- [Directions]: Once the line with "24: (655, 119, 1.39)" is found in the data, output it and each following line exactly, up to and including the line with "37: (529, 89, 2.07)", and nothing before or after.

##### Source information

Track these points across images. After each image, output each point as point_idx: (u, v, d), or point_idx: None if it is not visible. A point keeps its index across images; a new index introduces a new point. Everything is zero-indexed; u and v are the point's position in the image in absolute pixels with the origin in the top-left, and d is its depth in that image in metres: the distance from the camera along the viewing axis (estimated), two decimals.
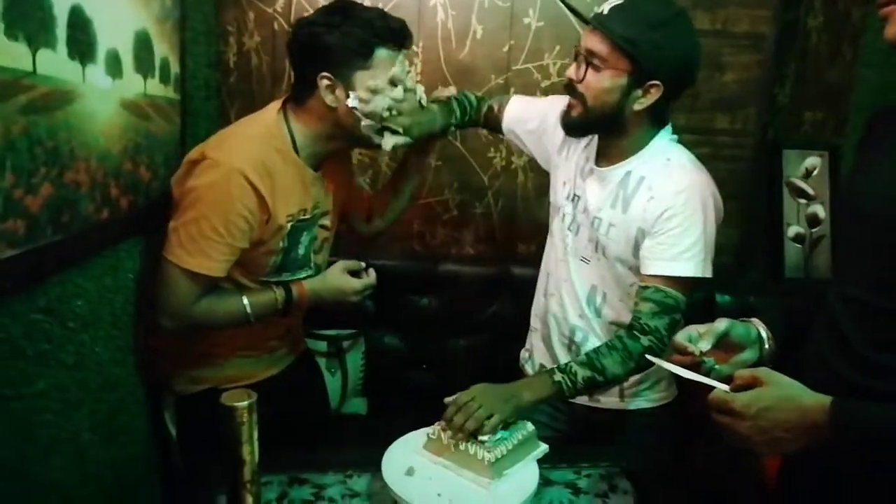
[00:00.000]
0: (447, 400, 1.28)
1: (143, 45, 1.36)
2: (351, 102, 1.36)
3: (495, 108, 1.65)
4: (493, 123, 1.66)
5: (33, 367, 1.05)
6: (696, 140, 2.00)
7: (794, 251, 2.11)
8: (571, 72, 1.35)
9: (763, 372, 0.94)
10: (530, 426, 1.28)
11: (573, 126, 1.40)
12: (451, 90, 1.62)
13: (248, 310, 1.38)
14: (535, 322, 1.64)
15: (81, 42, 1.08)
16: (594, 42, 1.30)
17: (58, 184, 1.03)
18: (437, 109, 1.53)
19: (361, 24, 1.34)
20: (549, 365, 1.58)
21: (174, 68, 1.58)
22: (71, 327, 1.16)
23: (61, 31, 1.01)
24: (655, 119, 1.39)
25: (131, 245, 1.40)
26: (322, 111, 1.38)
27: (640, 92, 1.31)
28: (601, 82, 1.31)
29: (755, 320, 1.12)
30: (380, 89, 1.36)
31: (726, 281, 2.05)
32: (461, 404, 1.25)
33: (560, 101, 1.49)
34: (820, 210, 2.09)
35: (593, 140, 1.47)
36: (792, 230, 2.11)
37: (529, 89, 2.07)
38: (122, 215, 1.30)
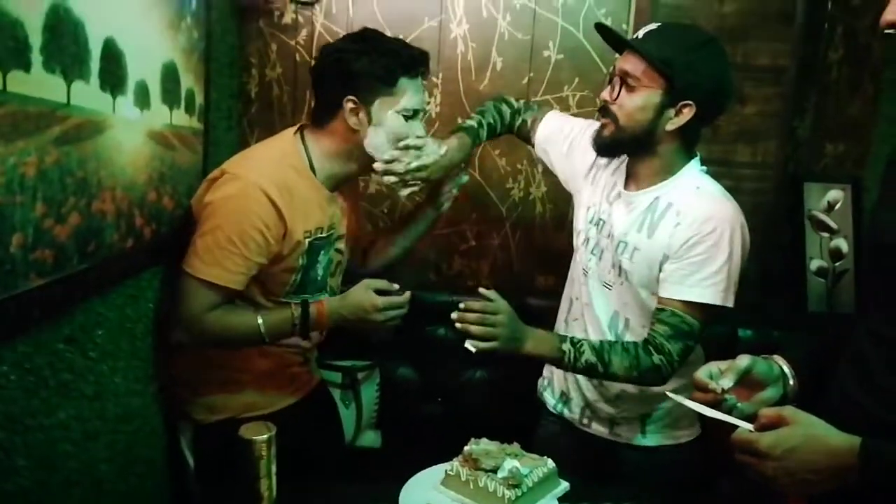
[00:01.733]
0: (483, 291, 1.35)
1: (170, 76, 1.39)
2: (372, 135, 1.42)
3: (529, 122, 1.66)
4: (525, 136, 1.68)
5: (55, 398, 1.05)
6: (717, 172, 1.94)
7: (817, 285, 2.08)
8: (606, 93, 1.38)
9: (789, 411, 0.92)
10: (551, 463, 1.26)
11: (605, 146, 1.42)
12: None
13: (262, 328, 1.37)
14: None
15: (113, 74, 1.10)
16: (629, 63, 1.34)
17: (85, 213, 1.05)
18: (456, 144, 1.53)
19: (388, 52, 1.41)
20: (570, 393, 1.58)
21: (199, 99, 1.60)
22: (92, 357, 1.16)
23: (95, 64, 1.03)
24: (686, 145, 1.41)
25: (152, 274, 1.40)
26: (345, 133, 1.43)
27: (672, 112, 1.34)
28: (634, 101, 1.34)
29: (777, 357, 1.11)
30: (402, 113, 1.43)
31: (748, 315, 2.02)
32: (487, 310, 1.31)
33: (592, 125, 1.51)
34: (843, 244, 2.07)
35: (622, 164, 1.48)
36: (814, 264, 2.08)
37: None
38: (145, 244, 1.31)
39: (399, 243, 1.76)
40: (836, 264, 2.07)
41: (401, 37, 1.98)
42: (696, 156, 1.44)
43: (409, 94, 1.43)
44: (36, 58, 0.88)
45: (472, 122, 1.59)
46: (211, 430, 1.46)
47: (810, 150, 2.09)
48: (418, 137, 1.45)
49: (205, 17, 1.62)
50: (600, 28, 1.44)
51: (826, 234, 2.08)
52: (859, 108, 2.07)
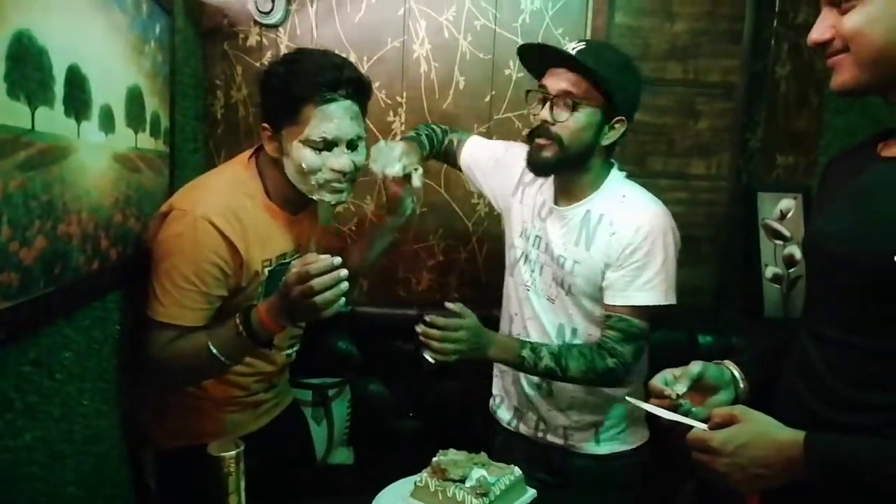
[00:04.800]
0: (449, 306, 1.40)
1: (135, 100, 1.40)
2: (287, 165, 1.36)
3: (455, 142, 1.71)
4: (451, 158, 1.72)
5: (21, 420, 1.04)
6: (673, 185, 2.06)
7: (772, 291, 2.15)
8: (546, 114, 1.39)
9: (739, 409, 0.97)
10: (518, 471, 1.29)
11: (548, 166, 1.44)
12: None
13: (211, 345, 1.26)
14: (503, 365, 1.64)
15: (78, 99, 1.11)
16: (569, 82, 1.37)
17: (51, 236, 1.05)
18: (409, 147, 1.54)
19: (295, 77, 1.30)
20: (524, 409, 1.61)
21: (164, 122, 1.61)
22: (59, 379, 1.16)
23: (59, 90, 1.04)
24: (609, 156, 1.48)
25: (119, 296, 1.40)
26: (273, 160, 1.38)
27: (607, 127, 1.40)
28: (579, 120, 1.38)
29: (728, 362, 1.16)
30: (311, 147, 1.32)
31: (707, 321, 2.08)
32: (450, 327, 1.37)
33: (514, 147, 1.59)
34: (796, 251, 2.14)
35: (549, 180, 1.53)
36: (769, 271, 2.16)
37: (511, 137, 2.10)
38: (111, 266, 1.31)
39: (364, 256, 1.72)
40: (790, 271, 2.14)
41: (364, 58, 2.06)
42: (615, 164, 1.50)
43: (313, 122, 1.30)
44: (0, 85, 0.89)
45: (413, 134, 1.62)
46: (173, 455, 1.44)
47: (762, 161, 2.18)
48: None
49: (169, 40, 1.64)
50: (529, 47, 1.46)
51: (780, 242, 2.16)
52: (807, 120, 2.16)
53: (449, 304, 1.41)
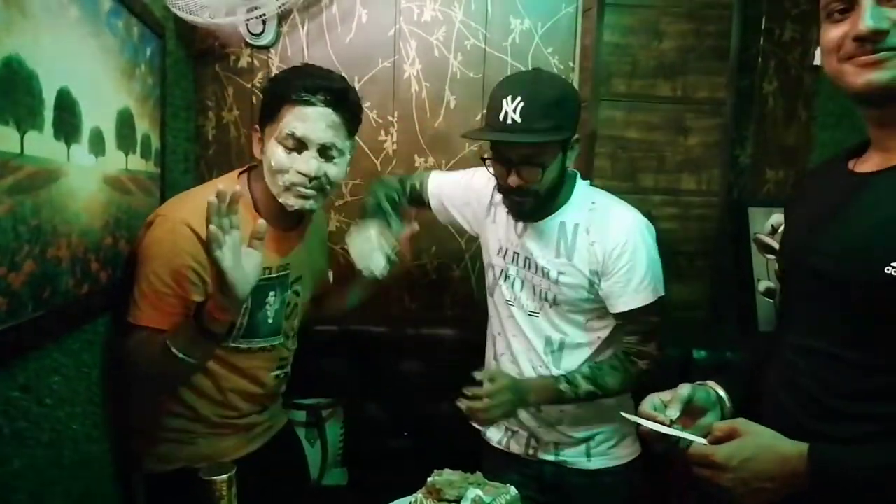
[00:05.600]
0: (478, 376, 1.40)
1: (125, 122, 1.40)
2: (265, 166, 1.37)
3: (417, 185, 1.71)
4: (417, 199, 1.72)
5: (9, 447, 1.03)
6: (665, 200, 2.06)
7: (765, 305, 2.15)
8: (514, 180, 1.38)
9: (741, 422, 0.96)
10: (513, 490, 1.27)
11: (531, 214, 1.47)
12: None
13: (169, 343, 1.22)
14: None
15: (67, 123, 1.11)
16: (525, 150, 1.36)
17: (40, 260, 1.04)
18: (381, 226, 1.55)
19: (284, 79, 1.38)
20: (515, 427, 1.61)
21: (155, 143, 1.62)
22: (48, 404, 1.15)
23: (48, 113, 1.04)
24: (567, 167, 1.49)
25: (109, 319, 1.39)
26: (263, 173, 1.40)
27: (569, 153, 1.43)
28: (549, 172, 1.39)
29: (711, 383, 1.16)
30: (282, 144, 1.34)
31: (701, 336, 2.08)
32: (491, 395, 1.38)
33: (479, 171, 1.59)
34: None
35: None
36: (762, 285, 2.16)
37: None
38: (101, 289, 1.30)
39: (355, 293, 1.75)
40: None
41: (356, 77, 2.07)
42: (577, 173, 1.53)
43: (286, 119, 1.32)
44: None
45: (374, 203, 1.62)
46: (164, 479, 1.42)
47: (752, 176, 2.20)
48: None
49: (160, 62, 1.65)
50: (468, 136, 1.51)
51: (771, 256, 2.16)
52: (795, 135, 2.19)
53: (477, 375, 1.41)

##########

- [Reply to the exercise]:
24: (655, 119, 1.39)
25: (131, 245, 1.40)
26: (322, 111, 1.38)
27: (640, 92, 1.31)
28: (601, 82, 1.31)
29: (755, 320, 1.12)
30: (380, 89, 1.36)
31: (726, 281, 2.05)
32: (461, 404, 1.25)
33: (560, 101, 1.49)
34: (820, 210, 2.09)
35: (593, 140, 1.47)
36: (792, 230, 2.11)
37: (529, 89, 2.07)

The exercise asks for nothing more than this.